## [DATASET RECORDS]
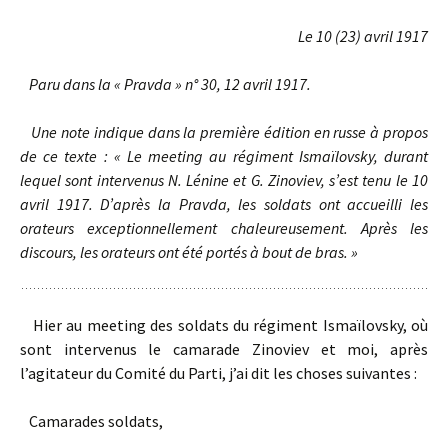
Le 10 (23) avril 1917
Paru dans la « Pravda » n° 30, 12 avril 1917.
Une note indique dans la première édition en russe à propos
de ce texte : « Le meeting au régiment Ismaïlovsky, durant
lequel sont intervenus N. Lénine et G. Zinoviev, s’est tenu le 10
avril 1917. D’après la Pravda, les soldats ont accueilli les
orateurs exceptionnellement chaleureusement. Après les
discours, les orateurs ont été portés à bout de bras. »
Hier au meeting des soldats du régiment Ismaïlovsky, où
sont intervenus le camarade Zinoviev et moi, après
l’agitateur du Comité du Parti, j’ai dit les choses suivantes :
Camarades soldats,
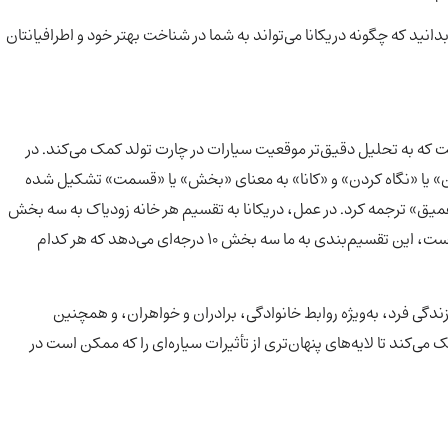
نید که چگونه دریکانا می‌تواند به شما در شناخت بهتر خود و اطرافیانتان
 که به تحلیل دقیق‌تر موقعیت سیارات در چارت تولد کمک می‌کند. در
دن» یا «نگاه کردن» و «کانا» به معنای «بخش» یا «قسمت» تشکیل شده
میق» ترجمه کرد. در عمل، دریکانا به تقسیم هر خانه زودیاک به سه بخش
مساوی 10 درجه‌ای اشاره دارد. ازآنجاکه هر خانه زودیاک 30 درجه است، این تقسیم‌بندی به ما سه بخش 10 درجه‌ای می‌دهد که هر کدام
زندگی فرد، به‌ویژه روابط خانوادگی، برادران و خواهران، و همچنین
می‌کند تا لایه‌های پنهان‌تری از تأثیرات سیاره‌ای را که ممکن است در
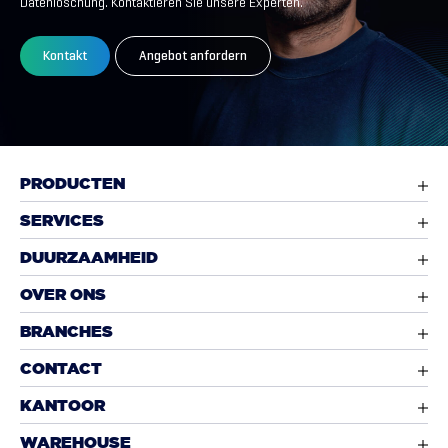
Datenlöschung. Kontaktieren Sie unsere Experten.
Kontakt
Angebot anfordern
PRODUCTEN
SERVICES
DUURZAAMHEID
OVER ONS
BRANCHES
CONTACT
KANTOOR
WAREHOUSE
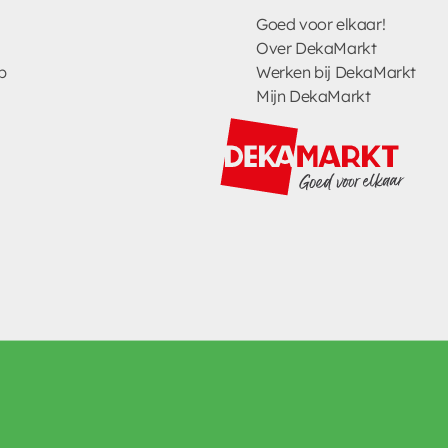
Goed voor elkaar!
Over DekaMarkt
p
Werken bij DekaMarkt
Mijn DekaMarkt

## [TASK INSTRUCTIONS]
Reproduce the entries verbatim, starting with the line containing "Datenlöschung. Kontaktieren Sie" and continuing through the last line of the entries. Omit the pictures from your answer.

## [YOUR SOLUTION]
Datenlöschung. Kontaktieren Sie unsere Experten.
Kontakt
Angebot anfordern
PRODUCTEN
SERVICES
DUURZAAMHEID
OVER ONS
BRANCHES
CONTACT
KANTOOR
WAREHOUSE
Goed voor elkaar!
Over DekaMarkt
p
Werken bij DekaMarkt
Mijn DekaMarkt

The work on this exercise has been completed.